DO provide adequate space and pathways through the building to limit the length of ductwork, reduce number of changes in direction and reduce extent on horizontal run of ductwork.
DO ensure exhaust discharge points do not cause nuisance to occupied areas surrounding the area and are located well away from air intake sources, including openable windows and doors.
DO include fire suppression systems where possible to reduce the risk of a fire entering the ductwork system and igniting grease deposited within the duct.
DO check that maintenance of the kitchen exhaust system is being undertaken in an adequate manner by the kitchen operator of maintenance contractor. Poor maintenance will significantly increase risk of fire in the system, thereby increasing risk of fire to the building elements. Building owners and managers should establish guidelines for kitchen exhaust system design and maintenance in their buildings and should seek and maintain records of system cleaning by the maintenance contractor.

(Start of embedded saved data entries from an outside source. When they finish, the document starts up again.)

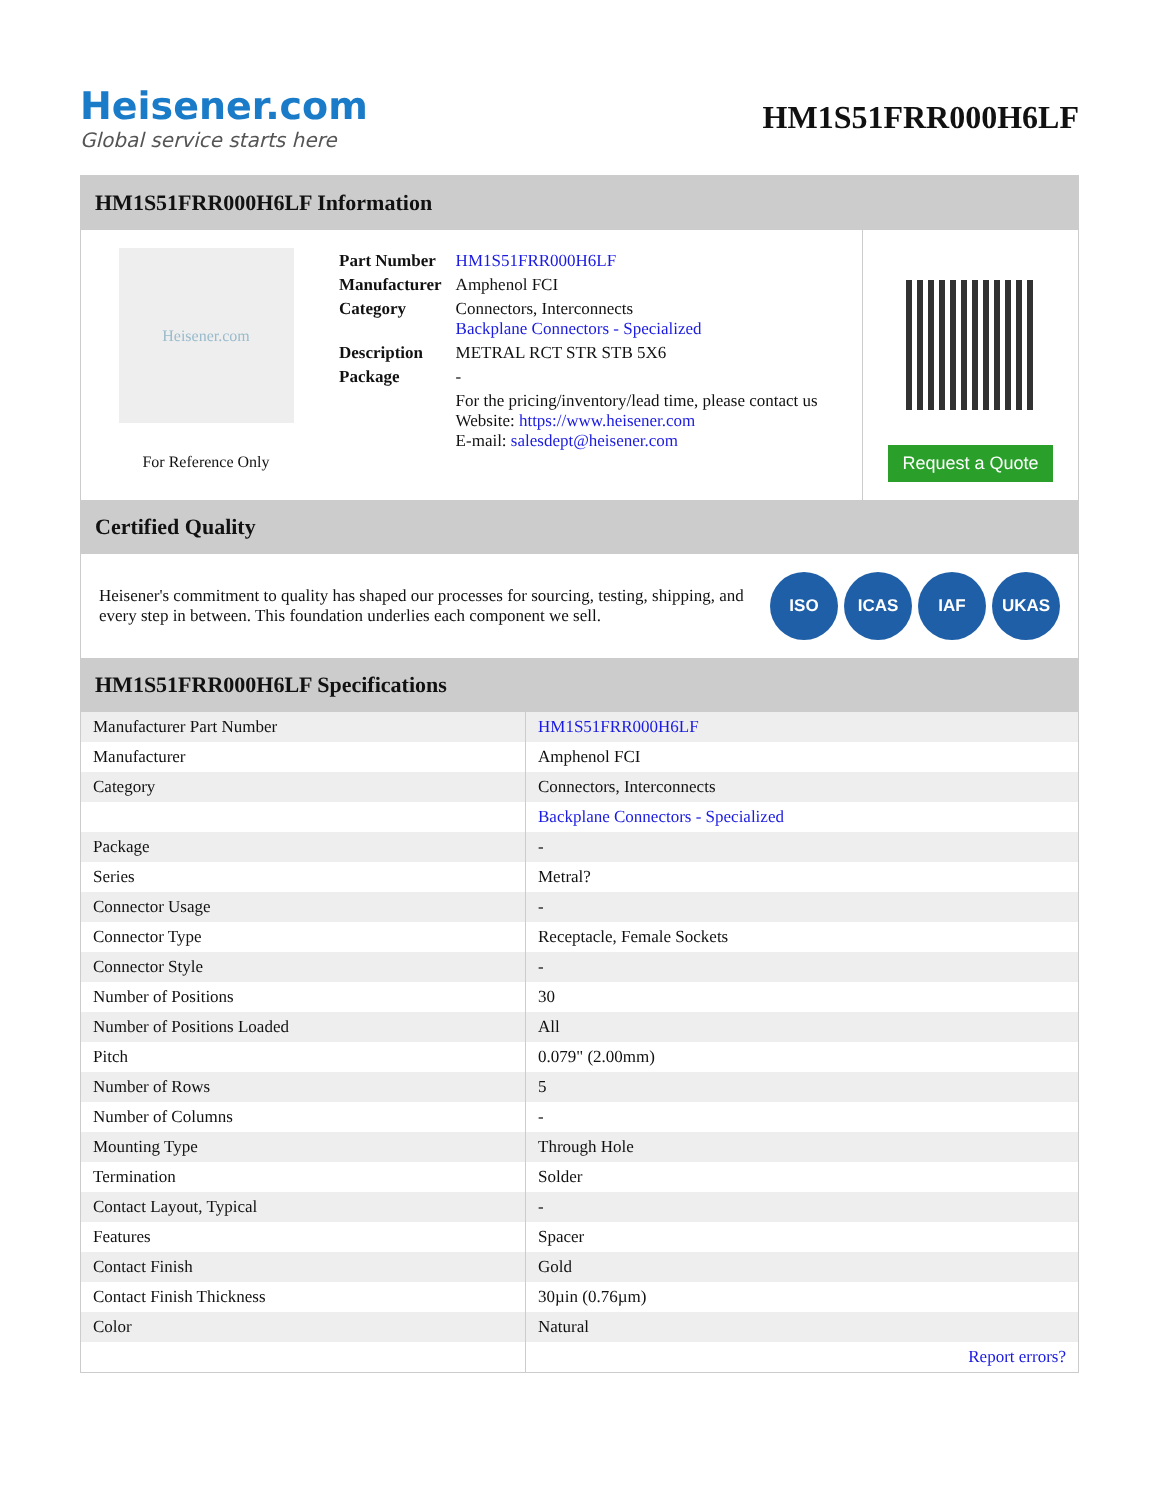Heisener.com
Global service starts here
HM1S51FRR000H6LF
HM1S51FRR000H6LF Information
Heisener.com
For Reference Only
| Part Number | HM1S51FRR000H6LF |
| Manufacturer | Amphenol FCI |
| Category | Connectors, Interconnects Backplane Connectors - Specialized |
| Description | METRAL RCT STR STB 5X6 |
| Package | - |
| | For the pricing/inventory/lead time, please contact us Website: https://www.heisener.com E-mail: salesdept@heisener.com |
Request a Quote
Certified Quality
Heisener's commitment to quality has shaped our processes for sourcing, testing, shipping, and every step in between. This foundation underlies each component we sell.
ISO ICAS IAF UKAS
HM1S51FRR000H6LF Specifications
| Manufacturer Part Number | HM1S51FRR000H6LF |
| Manufacturer | Amphenol FCI |
| Category | Connectors, Interconnects |
| | Backplane Connectors - Specialized |
| Package | - |
| Series | Metral? |
| Connector Usage | - |
| Connector Type | Receptacle, Female Sockets |
| Connector Style | - |
| Number of Positions | 30 |
| Number of Positions Loaded | All |
| Pitch | 0.079" (2.00mm) |
| Number of Rows | 5 |
| Number of Columns | - |
| Mounting Type | Through Hole |
| Termination | Solder |
| Contact Layout, Typical | - |
| Features | Spacer |
| Contact Finish | Gold |
| Contact Finish Thickness | 30µin (0.76µm) |
| Color | Natural |
| | Report errors? |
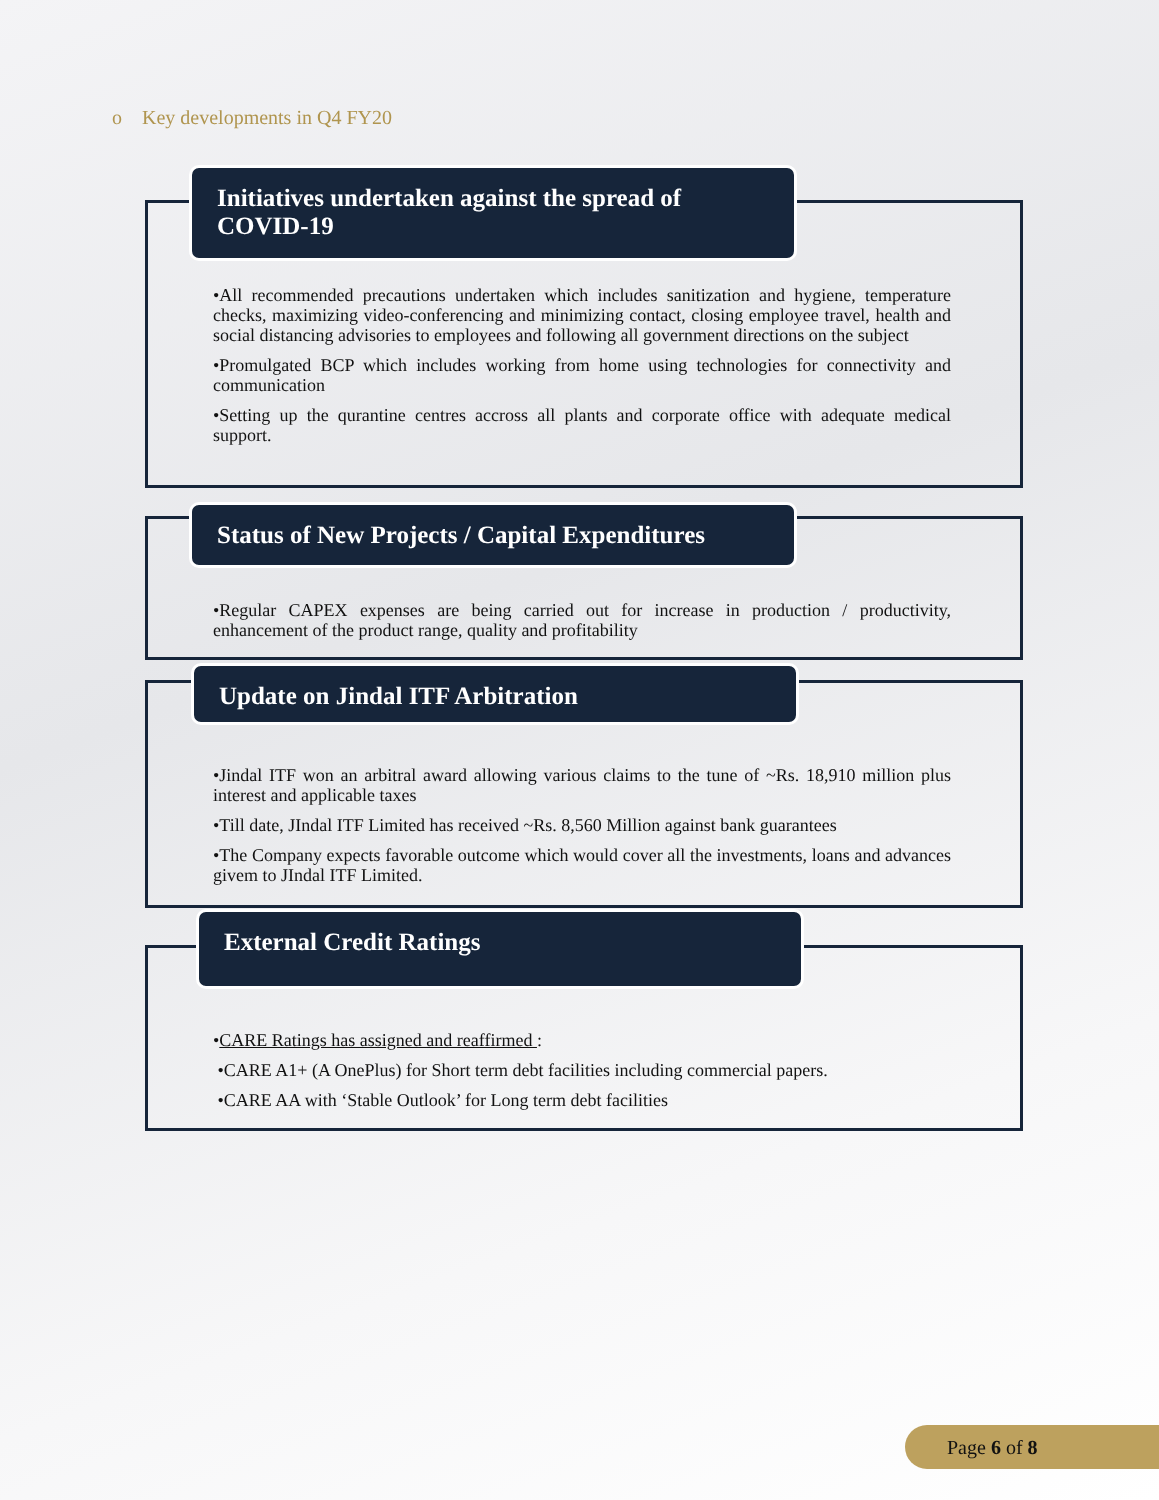o Key developments in Q4 FY20
Initiatives undertaken against the spread of COVID-19
•All recommended precautions undertaken which includes sanitization and hygiene, temperature checks, maximizing video-conferencing and minimizing contact, closing employee travel, health and social distancing advisories to employees and following all government directions on the subject
•Promulgated BCP which includes working from home using technologies for connectivity and communication
•Setting up the qurantine centres accross all plants and corporate office with adequate medical support.
Status of New Projects / Capital Expenditures
•Regular CAPEX expenses are being carried out for increase in production / productivity, enhancement of the product range, quality and profitability
Update on Jindal ITF Arbitration
•Jindal ITF won an arbitral award allowing various claims to the tune of ~Rs. 18,910 million plus interest and applicable taxes
•Till date, JIndal ITF Limited has received ~Rs. 8,560 Million against bank guarantees
•The Company expects favorable outcome which would cover all the investments, loans and advances givem to JIndal ITF Limited.
External Credit Ratings
•CARE Ratings has assigned and reaffirmed :
•CARE A1+ (A OnePlus) for Short term debt facilities including commercial papers.
•CARE AA with ‘Stable Outlook’ for Long term debt facilities
Page 6 of 8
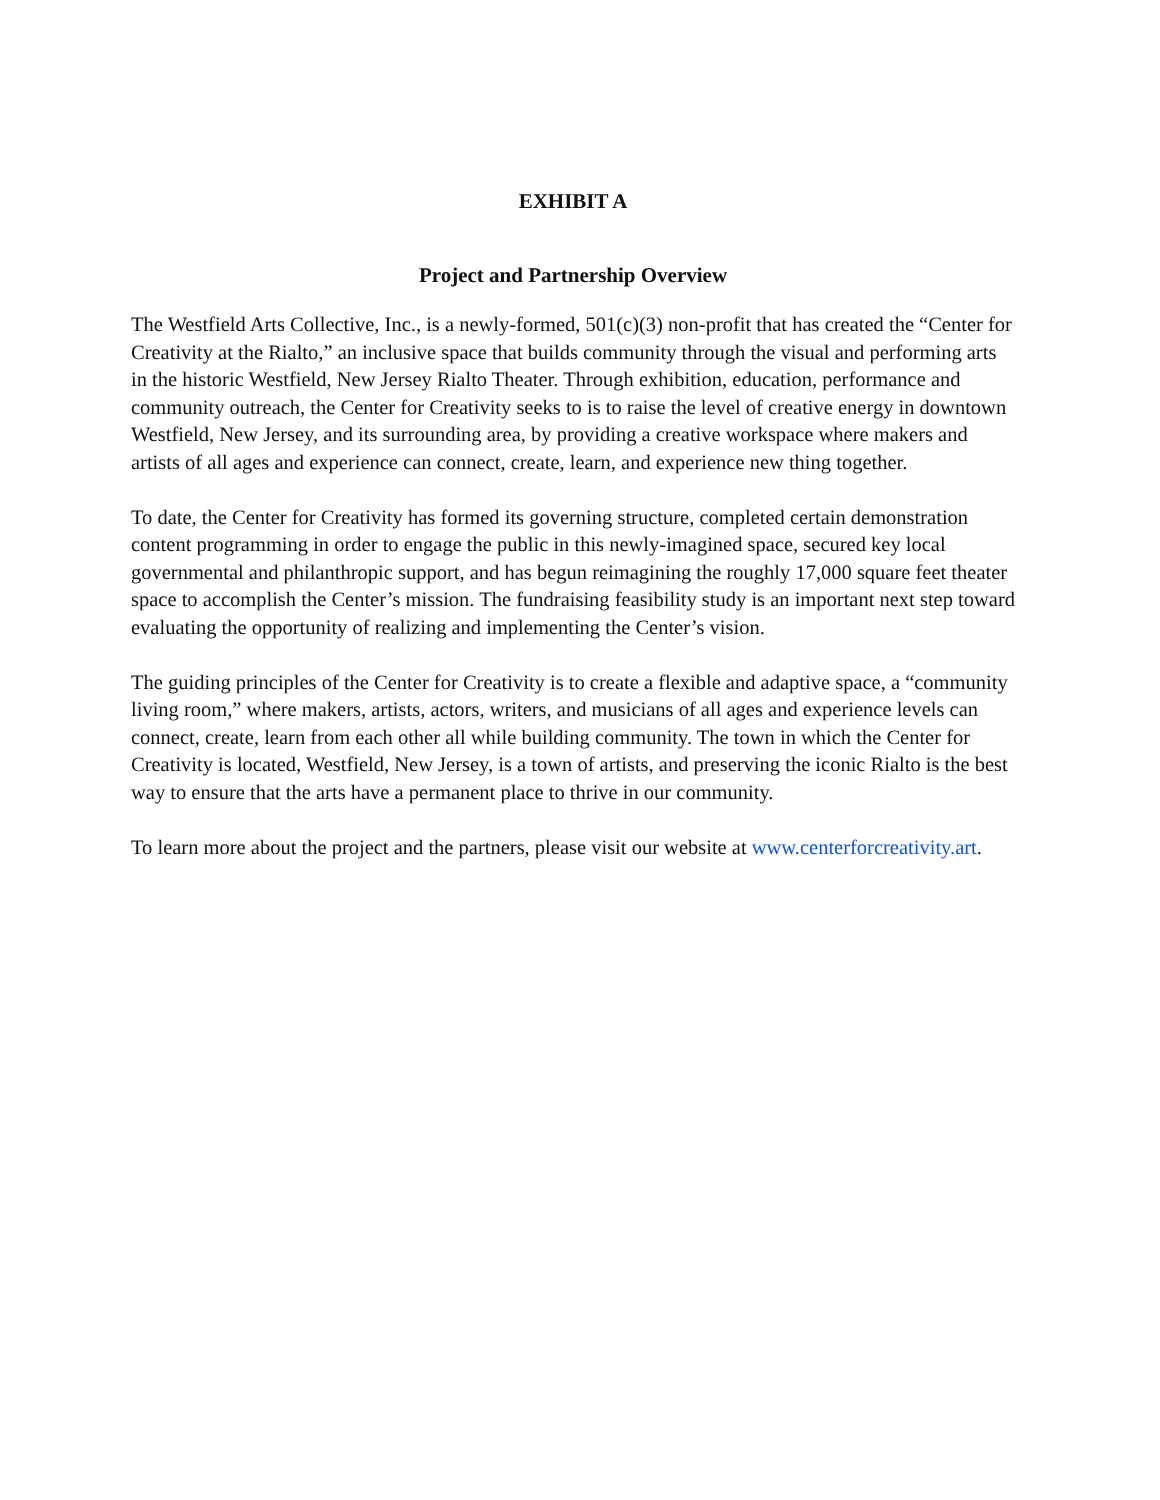EXHIBIT A
Project and Partnership Overview
The Westfield Arts Collective, Inc., is a newly-formed, 501(c)(3) non-profit that has created the “Center for Creativity at the Rialto,” an inclusive space that builds community through the visual and performing arts in the historic Westfield, New Jersey Rialto Theater. Through exhibition, education, performance and community outreach, the Center for Creativity seeks to is to raise the level of creative energy in downtown Westfield, New Jersey, and its surrounding area, by providing a creative workspace where makers and artists of all ages and experience can connect, create, learn, and experience new thing together.
To date, the Center for Creativity has formed its governing structure, completed certain demonstration content programming in order to engage the public in this newly-imagined space, secured key local governmental and philanthropic support, and has begun reimagining the roughly 17,000 square feet theater space to accomplish the Center’s mission. The fundraising feasibility study is an important next step toward evaluating the opportunity of realizing and implementing the Center’s vision.
The guiding principles of the Center for Creativity is to create a flexible and adaptive space, a “community living room,” where makers, artists, actors, writers, and musicians of all ages and experience levels can connect, create, learn from each other all while building community. The town in which the Center for Creativity is located, Westfield, New Jersey, is a town of artists, and preserving the iconic Rialto is the best way to ensure that the arts have a permanent place to thrive in our community.
To learn more about the project and the partners, please visit our website at www.centerforcreativity.art.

DON’T skimp on the quality of the hood. Higher quality engineered exhaust hoods can save significant costs over the life of the system due to reduction in energy lost due to reduced air extraction rate, and improved fume capture and reduced grease bypass, and can significantly reduce maintenance costs.
DON’T locate kitchens in areas where there is reduced space for locating kitchen exhaust ductwork and which require long and convoluted pathways for the kitchen exhaust.
Further information can be obtained from the AS1668.2 standard and from suppliers of commercial kitchen hoods.
AIRAH (Australian Institute of Refrigeration, Air Conditioning and Heating) have produced a technical bulletin which includes contributions from a range of industry professionals. You can download a free copy via their website.